O'Brien found that later, as the sun rose and the angle of incidence of the sun's rays on the dusty vertical surface facing east decreased, the electrostatic forces on the vertical cell weakened. The tipping point was reached when the sun was at an angle of about 45 degrees: then the pull of lunar gravity counteracted the adhesive forces and made the dust start falling off. All dust had fallen by lunar night.

"These are the first measurements of the collapse of the cohesive forces that make lunar dust so sticky" O'Brien says.

In 1965, NASA selected O'Brien, an Australian physicist who was then a professor of Space Science at Rice University in Houston, Texas, to be the principal investigator in one of seven lunar experiments designed for the Apollo Program. O'Brien started researching lunar dust in 1966 because he feared for an instrument he developed that was to be left behind on the Moon by the Apollo 14 mission. He worried that the device, which measured the flux of charged particles, would end up covered in dust and ruined. Lunar dust is "a bloody nuisance," he says. 

In 1970, O'Brien published a paper which he says proved that rocket exhaust gases from the Apollo 11 Lunar Module had lofted dust and debris which then coated the surface of a lunar seismometer — the first instrument deployed by human hands on a celestial body. The seismometer then overheated by 50 degrees and failed after three weeks' operation. An official 1969 NASA report was incorrect in stating that no contamination had occurred, O'Brien says.

But it wasn't until late 2006, when O'Brien learned from NASA's website that the space agency had misplaced data tapes from its dust-detecting experiments, that he decided to revisit his own set of 173 tapes. NASA had sent him these tapes one by one in 1969 and 1970, when he was working at the Department of Physics at University of Sydney. He took them with him when, in 1971, he moved to Perth for a new job.

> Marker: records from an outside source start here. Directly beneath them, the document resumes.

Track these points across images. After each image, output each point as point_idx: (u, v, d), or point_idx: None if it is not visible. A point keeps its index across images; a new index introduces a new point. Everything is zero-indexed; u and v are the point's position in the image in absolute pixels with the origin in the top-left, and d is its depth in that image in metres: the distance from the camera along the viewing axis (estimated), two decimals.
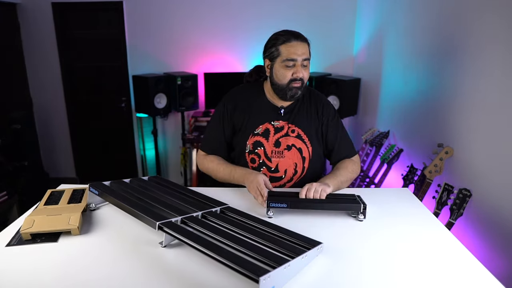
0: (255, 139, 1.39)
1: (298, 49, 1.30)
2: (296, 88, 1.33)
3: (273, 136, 1.39)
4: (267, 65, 1.38)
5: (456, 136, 1.77)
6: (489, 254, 1.49)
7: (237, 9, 3.42)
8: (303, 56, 1.31)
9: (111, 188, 1.20)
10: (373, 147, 2.65)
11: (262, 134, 1.39)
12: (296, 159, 1.40)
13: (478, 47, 1.61)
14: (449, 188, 1.67)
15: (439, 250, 0.96)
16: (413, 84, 2.28)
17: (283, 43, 1.31)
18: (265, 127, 1.40)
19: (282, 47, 1.31)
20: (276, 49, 1.32)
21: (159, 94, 3.23)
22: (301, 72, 1.31)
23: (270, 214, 1.13)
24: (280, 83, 1.34)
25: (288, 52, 1.30)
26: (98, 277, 0.81)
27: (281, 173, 1.40)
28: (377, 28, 2.97)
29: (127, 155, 3.84)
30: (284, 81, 1.32)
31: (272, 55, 1.34)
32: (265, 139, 1.39)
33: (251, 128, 1.40)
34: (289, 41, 1.31)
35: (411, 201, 1.30)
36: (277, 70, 1.33)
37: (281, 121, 1.41)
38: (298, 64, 1.30)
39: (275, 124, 1.40)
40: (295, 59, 1.29)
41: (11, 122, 2.93)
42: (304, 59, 1.31)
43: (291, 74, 1.31)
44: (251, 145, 1.39)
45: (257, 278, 0.68)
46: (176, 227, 0.91)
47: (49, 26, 3.40)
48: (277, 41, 1.33)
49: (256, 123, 1.40)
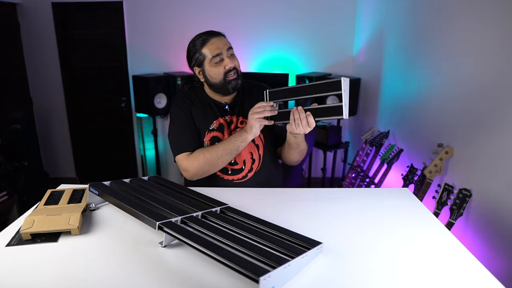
0: (211, 135, 1.42)
1: (218, 43, 1.34)
2: (234, 79, 1.36)
3: (227, 129, 1.42)
4: (198, 73, 1.41)
5: (456, 136, 1.77)
6: (489, 254, 1.49)
7: (237, 9, 3.42)
8: (226, 47, 1.35)
9: (111, 188, 1.20)
10: (373, 147, 2.65)
11: (218, 129, 1.42)
12: (251, 148, 1.44)
13: (478, 46, 1.61)
14: (449, 188, 1.67)
15: (439, 250, 0.96)
16: (413, 84, 2.28)
17: (203, 45, 1.34)
18: (218, 122, 1.42)
19: (204, 49, 1.34)
20: (200, 54, 1.35)
21: (159, 94, 3.23)
22: (230, 62, 1.34)
23: None
24: (217, 81, 1.36)
25: (211, 50, 1.33)
26: (98, 277, 0.81)
27: (241, 164, 1.44)
28: (377, 28, 2.97)
29: (127, 155, 3.85)
30: (219, 77, 1.35)
31: (198, 61, 1.37)
32: (221, 133, 1.42)
33: (206, 125, 1.42)
34: (207, 40, 1.34)
35: (411, 201, 1.29)
36: (209, 71, 1.36)
37: (229, 116, 1.44)
38: (225, 56, 1.34)
39: (226, 118, 1.44)
40: (220, 53, 1.33)
41: (11, 122, 2.92)
42: (228, 49, 1.35)
43: (223, 68, 1.34)
44: (208, 141, 1.41)
45: (257, 278, 0.68)
46: (176, 227, 0.91)
47: (49, 26, 3.40)
48: (197, 46, 1.36)
49: (209, 119, 1.42)
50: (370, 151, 2.70)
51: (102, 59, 3.60)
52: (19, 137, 2.96)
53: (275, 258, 0.78)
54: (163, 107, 3.28)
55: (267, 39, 3.43)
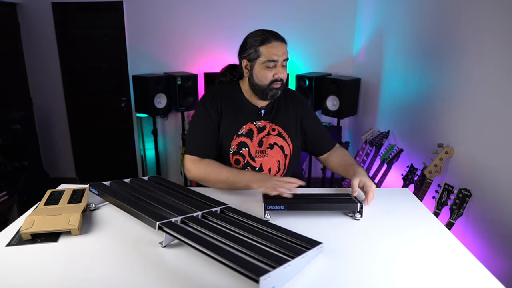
0: (239, 140, 1.38)
1: (278, 50, 1.29)
2: (277, 88, 1.34)
3: (256, 136, 1.39)
4: (245, 66, 1.36)
5: (456, 136, 1.77)
6: (489, 254, 1.49)
7: (237, 9, 3.42)
8: (284, 57, 1.30)
9: (111, 188, 1.20)
10: (373, 147, 2.65)
11: (246, 135, 1.39)
12: (279, 157, 1.42)
13: (478, 46, 1.61)
14: (449, 188, 1.67)
15: (439, 250, 0.96)
16: (413, 84, 2.28)
17: (262, 44, 1.29)
18: (248, 127, 1.39)
19: (262, 48, 1.29)
20: (256, 50, 1.30)
21: (159, 94, 3.23)
22: (281, 72, 1.32)
23: (267, 216, 1.11)
24: (261, 83, 1.33)
25: (269, 53, 1.28)
26: (98, 277, 0.81)
27: (266, 171, 1.41)
28: (377, 28, 2.97)
29: (127, 155, 3.84)
30: (265, 82, 1.32)
31: (251, 56, 1.32)
32: (249, 139, 1.39)
33: (235, 129, 1.38)
34: (269, 41, 1.29)
35: (411, 201, 1.29)
36: (257, 71, 1.32)
37: (262, 120, 1.41)
38: (278, 64, 1.30)
39: (257, 124, 1.40)
40: (276, 60, 1.29)
41: (11, 122, 2.92)
42: (284, 60, 1.31)
43: (272, 75, 1.31)
44: (235, 146, 1.38)
45: (257, 278, 0.68)
46: (176, 227, 0.91)
47: (49, 26, 3.40)
48: (256, 42, 1.30)
49: (240, 123, 1.39)
50: (370, 151, 2.70)
51: (102, 59, 3.60)
52: (19, 137, 2.96)
53: (275, 258, 0.78)
54: (163, 107, 3.28)
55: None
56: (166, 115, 3.60)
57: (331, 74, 3.42)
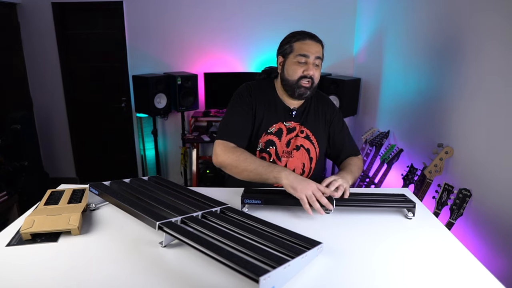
0: (268, 138, 1.39)
1: (311, 47, 1.31)
2: (305, 88, 1.33)
3: (285, 136, 1.40)
4: (279, 62, 1.39)
5: (456, 136, 1.77)
6: (489, 254, 1.49)
7: (237, 9, 3.42)
8: (316, 54, 1.31)
9: (111, 188, 1.20)
10: (373, 147, 2.65)
11: (276, 134, 1.39)
12: (304, 159, 1.41)
13: (478, 47, 1.61)
14: (449, 188, 1.67)
15: (439, 250, 0.96)
16: (413, 84, 2.28)
17: (297, 40, 1.32)
18: (278, 126, 1.40)
19: (296, 44, 1.32)
20: (290, 46, 1.34)
21: (159, 94, 3.23)
22: (312, 70, 1.31)
23: (245, 209, 1.15)
24: (290, 79, 1.34)
25: (301, 48, 1.31)
26: (98, 277, 0.81)
27: None
28: (377, 28, 2.97)
29: (127, 155, 3.85)
30: (294, 77, 1.33)
31: (285, 52, 1.35)
32: (278, 138, 1.39)
33: (266, 126, 1.39)
34: (304, 39, 1.32)
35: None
36: (288, 66, 1.34)
37: (292, 122, 1.41)
38: (310, 61, 1.31)
39: (287, 124, 1.41)
40: (308, 55, 1.30)
41: (11, 122, 2.92)
42: (317, 57, 1.32)
43: (302, 71, 1.31)
44: (263, 143, 1.39)
45: (257, 278, 0.68)
46: (176, 227, 0.91)
47: (49, 26, 3.40)
48: (292, 39, 1.34)
49: (271, 121, 1.40)
50: (370, 151, 2.70)
51: (102, 59, 3.60)
52: (19, 137, 2.96)
53: (275, 258, 0.78)
54: (163, 107, 3.28)
55: (267, 39, 3.43)
56: (166, 115, 3.60)
57: (331, 74, 3.42)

O'Brien's tapes are now the only known record of data from those vintage experiments.

Working alone and self-funded, the 75-year-old scientist dedicated two years to analyzing paper charts printed out in 1969 and 1970 from the magnetic tapes, which contain 6 million measurements, most of them yet to be analyzed. 

For future Moon and Mars missions, O'Brien offers a practical solution to the dust hazard: Use a wide sun-proof shed, to block the rays that enhance dust's adhesive forces.

"Getting closer to understanding the physics of the lunar dust problems means moving one giant step towards management of the hazards," O'Brien says.

The study has been accepted for publication in Geophysical Research Letters.